- [HOW TO COMPLETE THIS TASK]: Pick up the film review below at the point where it ends and keep writing it.

- [DOCUMENT SECTION]:
*** Block opens ***
CHICAGO – This breathtaking morality and love story, set in a backward age, takes all of its major themes – passion, tolerance, symbolism and thrills – to the highest level. Writer/director Guillermo del Toro has created a masterwork that is part fairy tale, part adult desperation and all cinema magic.

The fairy tale involves a mute janitor, portrayed with mystery by Sally Hawkins, falling in love with a U.S. government prisoner in 1962, who happens to resemble the Creature from the Black Lagoon. The film is also a heart warming tribute to the movies themselves, as two of the main characters share that passion – even living above a movie theater – and who escape their daily grind at the altar of the late show. The movie expresses its era precisely, with misfit characters symbolically standing in at times for the actual prisoner in chains, and they all break free through the energy of love.
*** Block closes ***
Records in a dataset:
*** Block opens ***
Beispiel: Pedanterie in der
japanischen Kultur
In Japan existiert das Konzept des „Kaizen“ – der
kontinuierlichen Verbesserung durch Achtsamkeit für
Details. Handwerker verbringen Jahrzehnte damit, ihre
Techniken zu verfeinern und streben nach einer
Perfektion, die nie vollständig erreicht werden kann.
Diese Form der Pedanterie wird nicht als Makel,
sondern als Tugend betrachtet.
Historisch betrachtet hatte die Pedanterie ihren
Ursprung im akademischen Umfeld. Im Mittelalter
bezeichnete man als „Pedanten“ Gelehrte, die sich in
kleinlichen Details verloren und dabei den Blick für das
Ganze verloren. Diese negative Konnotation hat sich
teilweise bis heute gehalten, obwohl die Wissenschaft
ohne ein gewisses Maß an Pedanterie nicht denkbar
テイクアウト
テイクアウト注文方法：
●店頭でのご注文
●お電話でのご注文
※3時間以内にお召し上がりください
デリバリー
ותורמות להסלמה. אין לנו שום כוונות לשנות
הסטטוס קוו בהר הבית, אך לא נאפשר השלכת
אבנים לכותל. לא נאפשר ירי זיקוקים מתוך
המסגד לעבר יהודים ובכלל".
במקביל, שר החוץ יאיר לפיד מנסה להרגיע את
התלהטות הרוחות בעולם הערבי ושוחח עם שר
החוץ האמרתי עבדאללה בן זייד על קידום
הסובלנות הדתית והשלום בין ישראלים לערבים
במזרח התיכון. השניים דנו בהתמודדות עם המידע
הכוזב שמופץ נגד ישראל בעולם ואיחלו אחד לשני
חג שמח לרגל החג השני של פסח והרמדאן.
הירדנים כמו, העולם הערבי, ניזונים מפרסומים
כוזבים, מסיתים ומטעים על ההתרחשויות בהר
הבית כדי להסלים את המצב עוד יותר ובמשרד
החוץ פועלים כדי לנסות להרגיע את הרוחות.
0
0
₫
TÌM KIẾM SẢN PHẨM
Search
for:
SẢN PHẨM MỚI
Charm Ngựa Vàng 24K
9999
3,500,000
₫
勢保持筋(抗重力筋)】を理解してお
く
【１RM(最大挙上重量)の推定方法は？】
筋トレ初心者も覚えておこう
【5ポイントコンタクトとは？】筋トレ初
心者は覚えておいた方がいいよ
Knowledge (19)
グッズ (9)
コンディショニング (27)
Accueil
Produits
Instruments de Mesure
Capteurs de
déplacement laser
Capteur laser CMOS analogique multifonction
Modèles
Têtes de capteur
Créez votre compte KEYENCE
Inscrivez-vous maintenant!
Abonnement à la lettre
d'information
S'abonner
*** Block closes ***
- [REPLY TO THE EXERCISE]:
Sally Hawkins is Elisa, an orphaned girl who cannot talk, and ends up being a janitor at a U.S. government lab facility in 1962. Her best friend is her gay neighbor Giles (Richard Jenkins), who is a graphic artist and recovering alcoholic, and her best work buddy is fellow scrubwoman Zelda (Octavia Spencer). Their lives are changed when a strange creature is brought to the lab, under the protection of Agent Richard Strickland (Michael Shannon).

Floating: The Creature and Elisa (Sally Hawkins) in ‘The Shape of Water’
Photo credit: Fox Searchlight Pictures

But since this is the Cold War, a Russian scientist has infiltrated the facility, Dr. Hoffstetler (Michael Stuhlbarg). The U.S. government intends to dissect the creature, but Elisa (and in a way, Dr. H) falls in love with the being inside the lizard form. After negotiations, Elisa decides to kidnap her new infatuation. The actions she takes will have implications for all the lives around her.

The assembled cast is of performers at the highest levels of their powers, and each gives a jolt of empathy into the depths of their characters. Even Michael Shannon, as the U.S. Agent villain, becomes something else under the touch of his particular talent. Sally Hawkins leads the way, and steals each scene just by mere presence. Her understanding of the mute girl’s journey is a step-by-step unfolding into the person she eventually becomes… it is both extraordinary and accessible.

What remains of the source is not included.